··· Selection
Martin Sullivan - President, CEO
Andrew, on the Taiwan credit card issue, I'm going to ask Bill to give you more color there.
Unidentified Speaker
Andrew, the $88 million is our best estimate given the information that we have today.
I must note, though, that the Taiwan situation is fluid.
It is an industrywide credit deterioration in the Taiwan credit card market, and it really resulted in after years of aggressive lending.
But the government has also -- has imposed certain restrictions on lenders' collections and that is still ongoing.
And one of the big pieces of legislation too in Taiwan is a new bankruptcy bill, and we were expecting that in June of this year, and indications are today that that might be delayed until later in the year.
So there's some certain aspect to this that makes the business a little fluid or the number a little fluid, but right now the $88 million we believe is the good number.
And as an example to date so far, we have only taken charge-offs of $15 million.
So we think it is a proper number to book, but we will continue to monitor the situation.
Martin Sullivan - President, CEO
Andrew, Steve Bensinger is going to give you a little bit more detail on the deferred advertising.
Steve Bensinger - CFO
In the first quarter, as we disclosed, we corrected the amortization expense to bring our General Insurance deferred advertising cost accounting in compliance with the accounting standard, which is SOP 93-7.
That was $59 million pretax.
The predominance of $53 million related to Foreign General.
The remaining $6 million was for Personal Lines.
······
··· Supplied information
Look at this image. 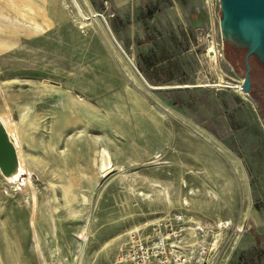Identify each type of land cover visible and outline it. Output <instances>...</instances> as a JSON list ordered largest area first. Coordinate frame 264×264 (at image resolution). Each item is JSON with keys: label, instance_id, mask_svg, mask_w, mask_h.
······
### Challenges
• a. Summarize the earnings call transcript in two sentences.
• b. According to the earnings call transcript, how much in charge-offs had been taken so far on the Taiwan credit card issue?
• c. Pick up the earnings call transcript after its last line and write what comes next.
The material has nothing to do with the earnings call transcript.

### Responses for each task
• a. A speaker says the $88 million for the Taiwan credit card issue is the best current estimate, though the situation is fluid because of industrywide credit deterioration, government restrictions on collections, and a new bankruptcy bill that may be delayed. The CFO then says a first-quarter correction to General Insurance deferred advertising cost amortization came to $59 million pretax, with $53 million for Foreign General and $6 million for Personal Lines.

• b. $15 million.

• c.
It is a non-recurring item as far as we are concerned, and it does not affect recoverability.
Andrew Kligerman - Analyst
Thanks very much.
Operator
Ron Frank, Citigroup Investment Research.
Ron Frank - Analyst
A couple of things.
First of all, if I understand correctly, prior-year development was negligible in the quarter at about $35 million net, and I assume that catastrophes outside of the prior-year development were likewise very small.
If that is correct, then the ex catastrophe accident year loss ratio for General Insurance came in at about 66, after having declined from 67 in '04 to about 63 last year.
My question is perhaps for Frank.
Does this represent a significant change in view of the '06 accident year versus '05, or are we simply going to see a similar pattern last year in that you reserved relatively conservatively for the short- tail lines in the first nine months of the year and then in the fourth quarter there was a substantial ratchet down when no losses emerged?
Frank Douglas - SVP, Casualty Actuary
Hi, Ron; it is Frank Douglas.
First of all, I agree with your numbers.
I think the loss ratio was about 65.5 in the quarter ex cat.
That is a few points higher than the loss ratio we just reported for (indiscernible) in 2005.
What we have done is basically referred back to the comprehensive reserve review that we just completed, and that is really the change that's occurred.
We're getting a lot more weight to that study.
These reflected rate changes, loss trend assumptions on a bottom-up basis.
We've looked at it division by division, product by product.
So the loss ratio you see is the result of many, many analyses across each division of AIG.
I guess to answer the other part of your question, I am not expecting any significant changes.
We've got a huge book of business obviously across AIG, a lot of credibility in the reported losses.
We are seeing favorable development for accident years 2003, 2004, and 2005, so as long as we continue to see even stable development from those years, we're going to be comfortable with what we are recording for accident year 2006.
Ron Frank - Analyst
Frank, let me attack the question a slightly different way then.
Given that the reserve study was done at the end of last year, you basically applied the same methods and methodologies and so on to this quarter as you did to last year from a reserving perspective.
Then let me ask it a different way.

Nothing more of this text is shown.